Wacana perpanjangan masa jabatan kepala desa menjadi sembilan tahun akan mematikan ide demokrasi tentang kesejahteraan. Unjuk rasa ribuan kepala desa di depan Gedung DPR, Senayan, beberapa waktu lalu adalah ironi. Akibat nafsu untuk berkuasa yang menggebu-gebu, mereka lupa akan kewajiban sebagai pemimpin.
Dilihat dari konteks “unjuk rasa”, seharusnya kewajiban para kepala desa adalah menyuarakan aspirasi warga desa, bukan aspirasinya sendiri. Ada dua masalah mendasar yang terjadi di desa: ekonomi yang sulit berkembang dan sulitnya akses pendidikan.
Membawa Kepentingan Siapa?
Sekarang, coba kita lihat tayangan wawancara para kepala desa yang berunjuk rasa. Tidak ada satu pun dari mereka yang membawa atau membicarakan isu yang saya sebutkan di atas. Artinya, kepala desa sebagai pemimpin telah gagal. Mereka tidak mendengarkan keluhan ibu-ibu tentang kenaikan harga bahan-bahan pokok. Mereka juga tidak mendengarkan percakapan bapak-bapak di kedai kopi yang gelisah karena tidak dapat membelikan anaknya buku dan seragam untuk sekolah.
Baca juga:
Dari hal ini, kita bisa melihat adanya paradoks pada ide yang dituntut oleh ribuan kepala desa tersebut. Keegoisan sudah lebih dahulu menguasai mereka. Kita tahu desa adalah komunitas akar rumput di negeri ini.
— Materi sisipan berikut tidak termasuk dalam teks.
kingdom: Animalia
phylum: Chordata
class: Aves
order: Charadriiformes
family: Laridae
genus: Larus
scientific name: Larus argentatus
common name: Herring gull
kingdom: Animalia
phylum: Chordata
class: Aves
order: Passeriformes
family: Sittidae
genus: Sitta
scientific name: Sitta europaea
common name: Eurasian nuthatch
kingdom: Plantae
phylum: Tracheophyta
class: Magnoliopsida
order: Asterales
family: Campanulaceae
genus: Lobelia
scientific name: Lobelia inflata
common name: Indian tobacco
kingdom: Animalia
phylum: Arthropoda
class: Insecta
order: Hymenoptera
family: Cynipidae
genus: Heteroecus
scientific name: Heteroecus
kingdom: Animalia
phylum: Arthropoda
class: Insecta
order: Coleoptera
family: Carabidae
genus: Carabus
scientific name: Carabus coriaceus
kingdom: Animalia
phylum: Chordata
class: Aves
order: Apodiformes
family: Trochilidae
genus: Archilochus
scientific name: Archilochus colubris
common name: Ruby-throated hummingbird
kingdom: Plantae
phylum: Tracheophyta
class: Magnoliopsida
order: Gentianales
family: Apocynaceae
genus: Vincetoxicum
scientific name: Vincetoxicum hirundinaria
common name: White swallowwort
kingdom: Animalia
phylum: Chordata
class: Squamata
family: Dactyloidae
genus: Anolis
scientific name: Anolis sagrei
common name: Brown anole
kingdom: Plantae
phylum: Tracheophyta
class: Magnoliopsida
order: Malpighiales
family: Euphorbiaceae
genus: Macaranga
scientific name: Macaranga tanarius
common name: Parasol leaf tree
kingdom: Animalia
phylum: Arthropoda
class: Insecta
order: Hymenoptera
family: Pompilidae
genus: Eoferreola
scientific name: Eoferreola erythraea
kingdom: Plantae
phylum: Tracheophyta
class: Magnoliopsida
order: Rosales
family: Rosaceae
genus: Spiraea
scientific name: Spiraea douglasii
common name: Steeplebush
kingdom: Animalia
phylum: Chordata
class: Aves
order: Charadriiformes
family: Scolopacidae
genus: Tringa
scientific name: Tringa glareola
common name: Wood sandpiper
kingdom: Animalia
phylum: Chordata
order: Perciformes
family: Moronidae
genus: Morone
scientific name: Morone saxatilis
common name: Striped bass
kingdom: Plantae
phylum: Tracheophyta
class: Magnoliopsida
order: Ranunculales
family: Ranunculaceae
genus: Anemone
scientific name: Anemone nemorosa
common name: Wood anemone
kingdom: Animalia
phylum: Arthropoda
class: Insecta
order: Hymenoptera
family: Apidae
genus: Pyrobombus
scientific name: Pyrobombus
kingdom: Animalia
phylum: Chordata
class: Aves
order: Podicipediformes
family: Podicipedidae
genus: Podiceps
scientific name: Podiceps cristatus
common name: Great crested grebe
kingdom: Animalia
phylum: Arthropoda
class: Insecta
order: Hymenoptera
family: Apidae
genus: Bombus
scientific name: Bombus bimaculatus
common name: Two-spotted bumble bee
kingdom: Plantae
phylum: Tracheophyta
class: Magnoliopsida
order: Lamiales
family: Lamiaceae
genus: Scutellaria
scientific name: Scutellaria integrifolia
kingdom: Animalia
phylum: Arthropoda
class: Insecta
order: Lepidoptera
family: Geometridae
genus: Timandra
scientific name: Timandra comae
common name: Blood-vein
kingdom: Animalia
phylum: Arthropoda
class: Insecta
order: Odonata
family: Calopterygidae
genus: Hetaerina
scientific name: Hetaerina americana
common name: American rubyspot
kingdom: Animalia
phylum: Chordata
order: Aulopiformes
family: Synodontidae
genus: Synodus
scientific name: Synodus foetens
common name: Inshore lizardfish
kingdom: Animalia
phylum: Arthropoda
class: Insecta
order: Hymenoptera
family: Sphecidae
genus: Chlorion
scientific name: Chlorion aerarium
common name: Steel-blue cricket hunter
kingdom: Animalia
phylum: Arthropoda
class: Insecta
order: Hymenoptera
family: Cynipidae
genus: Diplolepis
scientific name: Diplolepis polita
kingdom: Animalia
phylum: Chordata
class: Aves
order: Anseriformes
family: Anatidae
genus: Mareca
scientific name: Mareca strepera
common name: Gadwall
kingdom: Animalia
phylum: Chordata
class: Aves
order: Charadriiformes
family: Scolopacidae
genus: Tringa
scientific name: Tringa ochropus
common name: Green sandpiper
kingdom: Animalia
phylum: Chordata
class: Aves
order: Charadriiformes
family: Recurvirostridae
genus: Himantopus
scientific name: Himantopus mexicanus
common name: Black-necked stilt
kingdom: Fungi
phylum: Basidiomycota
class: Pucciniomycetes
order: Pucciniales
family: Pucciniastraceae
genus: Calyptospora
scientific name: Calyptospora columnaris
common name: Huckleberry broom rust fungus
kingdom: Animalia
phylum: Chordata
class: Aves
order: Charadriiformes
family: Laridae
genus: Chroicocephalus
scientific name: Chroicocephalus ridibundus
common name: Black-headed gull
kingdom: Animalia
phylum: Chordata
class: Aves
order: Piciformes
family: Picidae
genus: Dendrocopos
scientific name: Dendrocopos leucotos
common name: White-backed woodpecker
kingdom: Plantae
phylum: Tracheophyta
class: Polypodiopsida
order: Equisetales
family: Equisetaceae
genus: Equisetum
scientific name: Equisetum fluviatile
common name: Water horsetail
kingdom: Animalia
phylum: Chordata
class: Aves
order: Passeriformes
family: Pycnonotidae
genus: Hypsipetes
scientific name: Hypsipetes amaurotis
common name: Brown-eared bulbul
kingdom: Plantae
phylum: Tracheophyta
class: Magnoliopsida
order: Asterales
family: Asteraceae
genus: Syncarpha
Suara-suara dari desa adalah suara yang jujur, tidak memiliki kandungan politis atau berbasis pada kepentingan tertentu.
Kita juga harus mengingat bahwa warga desa tidak mendapatkan pendidikan politik sebaik warga kota. Akan tetapi, mereka paham tentang penyalahgunaan wewenang jabatan. Ketidakadilan adalah pengalaman hidup mereka, dan kesenjangan sosial adalah permasalahan yang sedang mereka hadapi.
Di tengah ketidakadilan dan kesenjangan sosial tersebut, para pemimpin yang mereka harapkan justru tidak hadir membawa ide perubahan. Mereka malah hadir dengan sejuta kepentingan masing-masing.
Perlu diingat, pada masa sekarang, apa yang para elite sebut sebagai kepentingan sesungguhnya adalah beban bagi masyarakat. Dalam konteks perpanjangan masa jabatan kepala desa, kita dapat menyimpulkan bahwa mencari pemimpin yang benar-benar punya kapasitas untuk memimpin sangatlah sulit, dan hanya orang beruntung yang mungkin bisa mendapatkannya.
Matinya Sirkulasi Kepemimpinan
Apabila ide ini dilihat dari sudut pandang yang lebih demokratis, para pemimpin desa dan pihak-pihak yang setuju akan ide ini terlihat sepakat untuk mematikan demokrasi. Mereka bahu-membahu mematikan pergerakan sirkulasi kepemimpinan.
Baca juga:
Dari digaungkannya ide perpanjangan masa jabatan kepala desa ini, kita jadi tahu bahwa ada ribuan kepala desa yang sama sekali tidak memahami prinsip-prinsip demokrasi. Demokrasi selalu menganjurkan adanya sirkulasi kepemimpinan dan evaluasi kinerja pemimpin.
Jika sirkulasi kepemimpinan berhasil dihancurkan, demokrasi dengan sendirinya akan mati, dan kematian demokrasi akan melahirkan sistem otoritarianisme. Jika otoritariansme berhasil diterapkan, para kepala desa akan menjadi raja dan ratu kecil di desa. Dan apabila tuntutan para kepala desa tersebut diterima dan dikabulkan para pemangku kebijakan, demokrasi akan menjadi sistem yang semu di negeri ini.